🚫 Parity & Modular Elimination

Elimination: Sum of 50 odd numbers. Even number of odd terms = even result. Eliminate B, D.

Expected Value: 3 choices remaining, EV = 1.33 points.

Answer: A

Sum of first $n$ odd numbers is $n^2$. Here $n = 50$, so $50^2 = 2500$.

Elimination: $2^3 = 8 \equiv 1 \pmod{7}$, so $2^{2020} = 2^{3 \cdot 673 + 1} \equiv 2 \pmod{7}$.

Expected Value: 1 choice remaining, EV = 6 points.

Answer: B

$2^3 = 8 \equiv 1 \pmod{7}$, so $2^{2020} = 2^{3 \cdot 673 + 1} \equiv 2 \pmod{7}$.

Elimination: Test $n = 1$: remainder 2. Test $n = 2$: remainder 0. Different remainders, so cannot be determined.

Expected Value: 1 choice remaining, EV = 6 points.

Answer: E

$n = 1$ gives remainder 2, $n = 2$ gives remainder 0. Different values produce different remainders.

Elimination: Units digit of $7^n$ cycles as $7, 9, 3, 1$ for $n = 1, 2, 3, 4$. Since $2020 \equiv 0 \pmod{4}$, units digit is $1$.

Expected Value: 1 choice remaining, EV = 6 points.

Answer: A

Units digit cycles every 4 powers: $7, 9, 3, 1$. Since $2020 \equiv 0 \pmod{4}$, units digit is $1$.

Elimination: Use formula: $\frac{n(n+1)(2n+1)}{6} = \frac{10 \cdot 11 \cdot 21}{6} = 385$.

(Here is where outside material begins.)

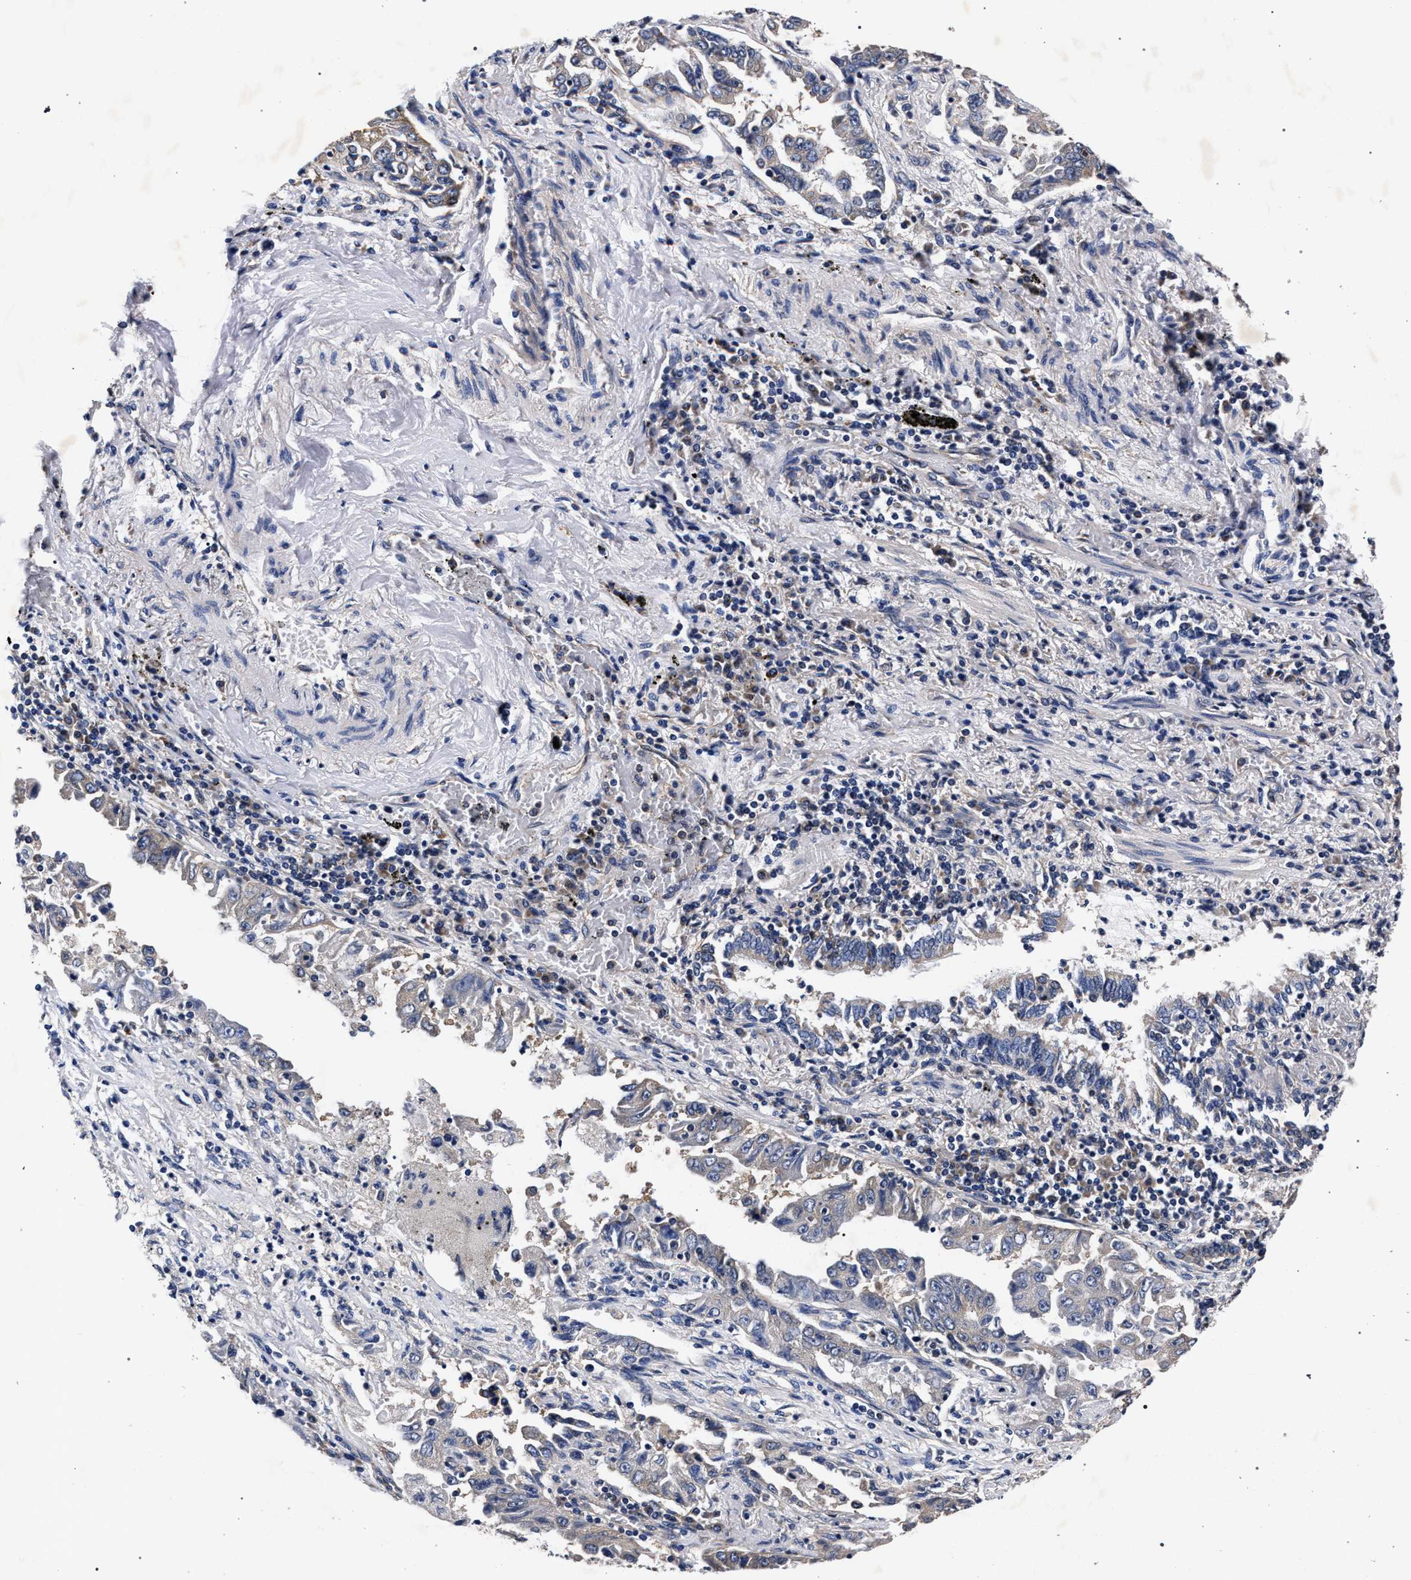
{"staining": {"intensity": "weak", "quantity": "<25%", "location": "cytoplasmic/membranous"}, "tissue": "lung cancer", "cell_type": "Tumor cells", "image_type": "cancer", "snomed": [{"axis": "morphology", "description": "Adenocarcinoma, NOS"}, {"axis": "topography", "description": "Lung"}], "caption": "An image of human lung adenocarcinoma is negative for staining in tumor cells. Brightfield microscopy of immunohistochemistry stained with DAB (brown) and hematoxylin (blue), captured at high magnification.", "gene": "CFAP95", "patient": {"sex": "female", "age": 51}}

Expected Value: 1 choice remaining, EV = 6 points.

Answer: A

Using sum of squares formula: $\frac{n(n+1)(2n+1)}{6} = \frac{10 \cdot 11 \cdot 21}{6} = 385$.

Elimination: $3^2 = 9 \equiv 1 \pmod{8}$, so $3^{100} = 3^{2 \cdot 50} = (3^2)^{50} \equiv 1^{50} \equiv 1 \pmod{8}$.

Expected Value: 1 choice remaining, EV = 6 points.

Answer: A

$3^2 = 9 \equiv 1 \pmod{8}$, so $3^{100} = (3^2)^{50} \equiv 1^{50} \equiv 1 \pmod{8}$.

Elimination: Sum of 50 even numbers. All terms even, so result even. Eliminate odd choices if any.

Expected Value: All choices even, need calculation.

Answer: B

Sum of first 50 even numbers: $2(1 + 2 + 3 + \cdots + 50) = 2 \cdot \frac{50 \cdot 51}{2} = 2550$.

Elimination: $5 \equiv -1 \pmod{6}$, so $5^{2021} \equiv (-1)^{2021} \equiv -1 \equiv 5 \pmod{6}$.

Expected Value: 1 choice remaining, EV = 6 points.

Answer: E

$5 \equiv -1 \pmod{6}$, so $5^{2021} \equiv (-1)^{2021} \equiv -1 \equiv 5 \pmod{6}$.

Elimination: Product of 5 odd numbers is odd. Eliminate even choices B, D.

Expected Value: 3 choices remaining, EV = 1.33 points.

Answer: A

$1 \cdot 3 \cdot 5 \cdot 7 \cdot 9 = 945$.

Elimination: $2^4 \equiv 1 \pmod{5}$, so $2^{100} \equiv 2^0 \equiv 1 \pmod{5}$. $3^4 \equiv 1 \pmod{5}$, so $3^{100} \equiv 3^0 \equiv 1 \pmod{5}$. Sum is $1 + 1 = 2$.

Expected Value: 1 choice remaining, EV = 6 points.

Answer: C

$2^4 \equiv 1 \pmod{5}$ and $3^4 \equiv 1 \pmod{5}$, so $2^{100} + 3^{100} \equiv 1 + 1 = 2 \pmod{5}$.